* _REQUIREMENT 1_:
Please write out the part of the IPv6 routing header post that runs between "Now, maybe I" and "used or dangerous.", inclusive, with every character unchanged.

● ● ● ● ●

[j-nsp] Re : IPv6 Routing Headers

Daniel Lete daniel.lete at heanet.ie
Tue Apr 24 11:31:10 EDT 2007


Now, maybe I am too innocent, but believe Kevin's original mail does cover the 
vulnerability. As far as I can see both filters below would stop the 
vulnerability. There is not the functionality of blocking Type 0, Type 1 or 
Type 2, but supposely any of them is either not used or dangerous.



firewall {
     family inet6 {
         filter re-in-6 {
             term routing-header {
                 from {
                     next-header routing;
                 }
                 then {
                     reject;
                 }
             }
         }
     }
}

or if refer to rfc2460, Section 4.4 "The Routing header is identified by a Next 
Header value of 43"

firewall {
     family inet6 {
         filter re-in-6 {
             term routing-header {
                 from {
                     next-header 43;
                 }
                 then {
                     reject;
                 }
             }
         }
     }
}

Kevin Oberman wrote:
>> Date: Tue, 24 Apr 2007 16:46:30 +0300 (EEST)
>> From: Pekka Savola <pekkas at netcore.fi>
>>
>> On Tue, 24 Apr 2007, Kevin Oberman wrote:
>>>> Kevin,
>>>>
>>>> Slide 20 of the presentation states that RH processing can not be
>>>> deavtivat> ed on Juniper routers. Not sure whether that applies to
>>>> JunOS, JunosE or bo> th.
>>>>
>>>> Cheers,
>>> The issue is the RH0 header. RH2 is not a problem and is essential to
>>> mobile services.
>>>
>>> Yesterday FreeBSD (which is the base OS of JUNOS) put out a patch to
>>> it's development version to disable RH0 processing. A fix which allows
>>> processing to be enabled/disabled and filtered is expected shortly (I am
>>> building a test version now) and Juniper should be able to include it
>>> fairly quickly. But for now, IPv6 on Junipers is a serious problem.

● ● ● ● ●

* _REQUIREMENT 2_:
Return a verbatim copy of the records from the line holding "## Sample bibs" through the last line of the records, inclusive.

● ● ● ● ●

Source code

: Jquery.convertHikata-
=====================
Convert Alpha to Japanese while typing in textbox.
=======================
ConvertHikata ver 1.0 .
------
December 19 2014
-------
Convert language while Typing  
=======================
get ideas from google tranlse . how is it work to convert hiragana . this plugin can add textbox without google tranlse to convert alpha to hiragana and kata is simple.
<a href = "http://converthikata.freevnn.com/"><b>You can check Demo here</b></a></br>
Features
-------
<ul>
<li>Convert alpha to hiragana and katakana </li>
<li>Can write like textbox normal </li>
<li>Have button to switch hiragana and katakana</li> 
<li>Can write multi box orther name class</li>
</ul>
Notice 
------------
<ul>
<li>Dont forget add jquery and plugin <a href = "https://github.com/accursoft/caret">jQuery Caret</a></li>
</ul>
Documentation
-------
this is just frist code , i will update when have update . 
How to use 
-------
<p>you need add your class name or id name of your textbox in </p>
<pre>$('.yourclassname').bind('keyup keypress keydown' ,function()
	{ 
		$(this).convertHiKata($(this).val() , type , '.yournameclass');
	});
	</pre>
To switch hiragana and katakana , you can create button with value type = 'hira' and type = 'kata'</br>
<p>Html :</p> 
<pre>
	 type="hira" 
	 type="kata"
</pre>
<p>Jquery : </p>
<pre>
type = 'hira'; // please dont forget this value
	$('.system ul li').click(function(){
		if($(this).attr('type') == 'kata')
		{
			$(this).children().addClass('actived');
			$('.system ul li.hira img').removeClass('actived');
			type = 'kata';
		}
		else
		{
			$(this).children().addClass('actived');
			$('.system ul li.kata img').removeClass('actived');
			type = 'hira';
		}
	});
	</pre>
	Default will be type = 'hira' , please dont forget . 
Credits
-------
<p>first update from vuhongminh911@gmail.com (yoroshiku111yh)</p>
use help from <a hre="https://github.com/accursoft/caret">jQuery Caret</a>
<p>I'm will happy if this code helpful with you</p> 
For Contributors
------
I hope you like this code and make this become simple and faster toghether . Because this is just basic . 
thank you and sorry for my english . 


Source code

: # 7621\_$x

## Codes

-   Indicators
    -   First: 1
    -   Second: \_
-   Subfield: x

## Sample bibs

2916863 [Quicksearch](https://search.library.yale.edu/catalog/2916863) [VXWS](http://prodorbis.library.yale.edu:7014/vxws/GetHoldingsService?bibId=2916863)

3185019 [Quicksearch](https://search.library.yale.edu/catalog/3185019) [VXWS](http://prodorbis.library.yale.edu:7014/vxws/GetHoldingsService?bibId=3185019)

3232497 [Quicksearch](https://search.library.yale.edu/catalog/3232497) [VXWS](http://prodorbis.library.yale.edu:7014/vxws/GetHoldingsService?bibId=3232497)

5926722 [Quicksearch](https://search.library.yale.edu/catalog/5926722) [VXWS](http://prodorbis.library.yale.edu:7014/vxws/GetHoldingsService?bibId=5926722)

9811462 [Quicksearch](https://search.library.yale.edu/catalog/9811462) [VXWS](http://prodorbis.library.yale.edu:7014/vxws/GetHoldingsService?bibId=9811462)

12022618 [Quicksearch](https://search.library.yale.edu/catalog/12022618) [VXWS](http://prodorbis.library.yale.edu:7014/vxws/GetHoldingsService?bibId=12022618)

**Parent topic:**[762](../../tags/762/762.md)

● ● ● ● ●

* _WRITTEN ANSWER 1_:
Now, maybe I am too innocent, but believe Kevin's original mail does cover the 
vulnerability. As far as I can see both filters below would stop the 
vulnerability. There is not the functionality of blocking Type 0, Type 1 or 
Type 2, but supposely any of them is either not used or dangerous.

* _WRITTEN ANSWER 2_:
## Sample bibs

2916863 [Quicksearch](https://search.library.yale.edu/catalog/2916863) [VXWS](http://prodorbis.library.yale.edu:7014/vxws/GetHoldingsService?bibId=2916863)

3185019 [Quicksearch](https://search.library.yale.edu/catalog/3185019) [VXWS](http://prodorbis.library.yale.edu:7014/vxws/GetHoldingsService?bibId=3185019)

3232497 [Quicksearch](https://search.library.yale.edu/catalog/3232497) [VXWS](http://prodorbis.library.yale.edu:7014/vxws/GetHoldingsService?bibId=3232497)

5926722 [Quicksearch](https://search.library.yale.edu/catalog/5926722) [VXWS](http://prodorbis.library.yale.edu:7014/vxws/GetHoldingsService?bibId=5926722)

9811462 [Quicksearch](https://search.library.yale.edu/catalog/9811462) [VXWS](http://prodorbis.library.yale.edu:7014/vxws/GetHoldingsService?bibId=9811462)

12022618 [Quicksearch](https://search.library.yale.edu/catalog/12022618) [VXWS](http://prodorbis.library.yale.edu:7014/vxws/GetHoldingsService?bibId=12022618)

**Parent topic:**[762](../../tags/762/762.md)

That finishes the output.